▶ EXTRACTED TEXT
• • • •
Announcement

**Allen Burgess** · 03-24-2018, 08:00 PM

"woopyjump's" schematic.

"Woopyjump's" BEMF oscillator circuit schematic below shows a hand written "0.47 Farad" capacitor in parallel with his "1.3 Henry" power coil and a diode in series. Woopyjump's test proves his BEMF oscillator is doing work without increasing input draw on his prime mover!

**Allen Burgess** · 03-24-2018, 10:47 PM

LC frequency.

Reading woopyjump's figures as .47 micro-farads of capacitance and inductance as 1.3 milli-henrys, would yield a resonant frequency of 6.4 Kilohertz. This is ball parking because the other equivalents are way out of proportion. I'm just guessing here; The LC frequency is an important factor. Anyone care to try and arrive at a more accurate rating?

I wrote and asked Laurent for exact ratings on his youtube channel. Here's a comment from the video that's relevent from "tenorsax999 JA":

"Hey Woopy - Thanks for your creative demo - its very helpful. I've just created almost the same circuit using a 1000uF/250V cap to capture the spike and drive "Helper" coils with it via a HAL sensor & SSR (or NPN Transistor). It definitely speeds up the coil substantially w/ reduced current draw. It seems the helper coil switch signal timing must have a very precise pulse width (aprx 5ms for 500RPM)".

**Allen Burgess** · 03-25-2018, 06:39 AM

LC resonance.

This BEMF oscillator alternator inverter does not need a variable speed control because the maximum output is at a fixed rotor R.P.M.

Looking at the latest oscillator design we can see that we're once again seeking advantage from the wire coil. The Electro-Magnet has advantages due to core inductance, but it does not benefit from the backing magnet as well.

The positioning of a properly rated capacitor in parralel with the wire power coil generates an LC tank frequency that is un-dampened by the BEMF oscillator. This brings the input down to just the amount of power it takes to replenish the losses in the circuit from resistance.

That leaves the amplifying features of the GAP style BEMF oscillator coil; This internal core magnet oscillator along with the capacitor, inverts the "High Spike BEMF D.C. pulse" to an A.C. current. That means we can illuminate a warm and steadily shining incandescent bulb directly off the oscillator coil output. I believe this configuration will generate the most useable and highest C.O.P.

**Allen Burgess** · 03-27-2018, 10:45 AM

Twin GAP oscillators in tandem.

Woopyjump's test has the primary power away from the pendulum magnet simply producing a backspike that is driving the magnet rotor through the high voltage winding secondary. The secondary power coil is in parallel with a capacitor.

The LC resonance of the secondary coil and capacitor determine the R.P.M. of the rotor. The rotor has no output coil to generate power.

The BEMF GAP oscillator needs a capacitor in parallel as well, and the LC resonance should be in phase with the rotor R.P.M.

It would be possible to control the speed of the spinning magnet rotor and keep it in phase with the LC resonance of the oscillator by positioning the Reed switch over the oscillator instead of the spinning rotor magnet, right?

What would happen if we replaced the magnet spinner with a second oscillator? This is a very intriguing idea that I have't fully explored, but everyone can see at first glance the multiple advantages twin oscillators in tandem would yield.
• • • •
(Stored data)
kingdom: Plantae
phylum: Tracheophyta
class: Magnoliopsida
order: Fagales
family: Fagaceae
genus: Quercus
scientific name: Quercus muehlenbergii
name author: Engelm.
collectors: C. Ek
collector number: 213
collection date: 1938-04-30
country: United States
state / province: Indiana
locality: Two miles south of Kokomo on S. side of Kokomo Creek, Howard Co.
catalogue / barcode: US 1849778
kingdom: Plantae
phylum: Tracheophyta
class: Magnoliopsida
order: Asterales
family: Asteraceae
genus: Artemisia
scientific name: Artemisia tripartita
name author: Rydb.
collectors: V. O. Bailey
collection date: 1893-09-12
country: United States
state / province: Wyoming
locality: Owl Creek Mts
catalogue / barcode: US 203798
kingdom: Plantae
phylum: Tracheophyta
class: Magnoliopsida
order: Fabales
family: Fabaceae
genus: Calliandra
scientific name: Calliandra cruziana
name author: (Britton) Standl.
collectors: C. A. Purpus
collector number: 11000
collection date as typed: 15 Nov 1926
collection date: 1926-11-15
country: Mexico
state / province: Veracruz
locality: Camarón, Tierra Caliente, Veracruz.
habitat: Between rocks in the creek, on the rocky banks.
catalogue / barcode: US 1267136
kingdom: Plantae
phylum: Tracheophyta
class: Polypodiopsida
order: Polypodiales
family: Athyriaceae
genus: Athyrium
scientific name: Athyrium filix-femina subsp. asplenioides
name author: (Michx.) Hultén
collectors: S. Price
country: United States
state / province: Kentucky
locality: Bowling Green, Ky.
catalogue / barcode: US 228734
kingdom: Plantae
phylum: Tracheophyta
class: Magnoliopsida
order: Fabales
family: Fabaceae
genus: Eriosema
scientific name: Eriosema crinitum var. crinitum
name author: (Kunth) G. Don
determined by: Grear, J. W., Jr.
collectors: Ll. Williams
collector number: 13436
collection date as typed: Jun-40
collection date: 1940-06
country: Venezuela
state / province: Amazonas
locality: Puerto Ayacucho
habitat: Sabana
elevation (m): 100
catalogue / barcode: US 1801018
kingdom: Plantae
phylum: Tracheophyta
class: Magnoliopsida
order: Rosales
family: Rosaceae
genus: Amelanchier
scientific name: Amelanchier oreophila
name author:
• • • •
▶ EXERCISES TO COMPLETE
1. Answer these questions from the BEMF oscillator thread:
(a) What resonant frequency results from reading woopyjump's figures as .47 micro-farads and 1.3 milli-henrys?
(b) What capacitor rating did tenorsax999 JA use to capture the spike?
(c) What kind of bulb can be lit directly off the oscillator coil output?
2. Locate every line in the rows that contains the string "catalogue", and copy each one.
The rows are unrelated to the BEMF oscillator thread.

▶ RESULTS FOR EACH TASK
1.
(a) 6.4 Kilohertz
(b) 1000uF/250V
(c) A warm and steadily shining incandescent bulb

2.
catalogue / barcode: US 1849778
catalogue / barcode: US 203798
catalogue / barcode: US 1267136
catalogue / barcode: US 228734
catalogue / barcode: US 1801018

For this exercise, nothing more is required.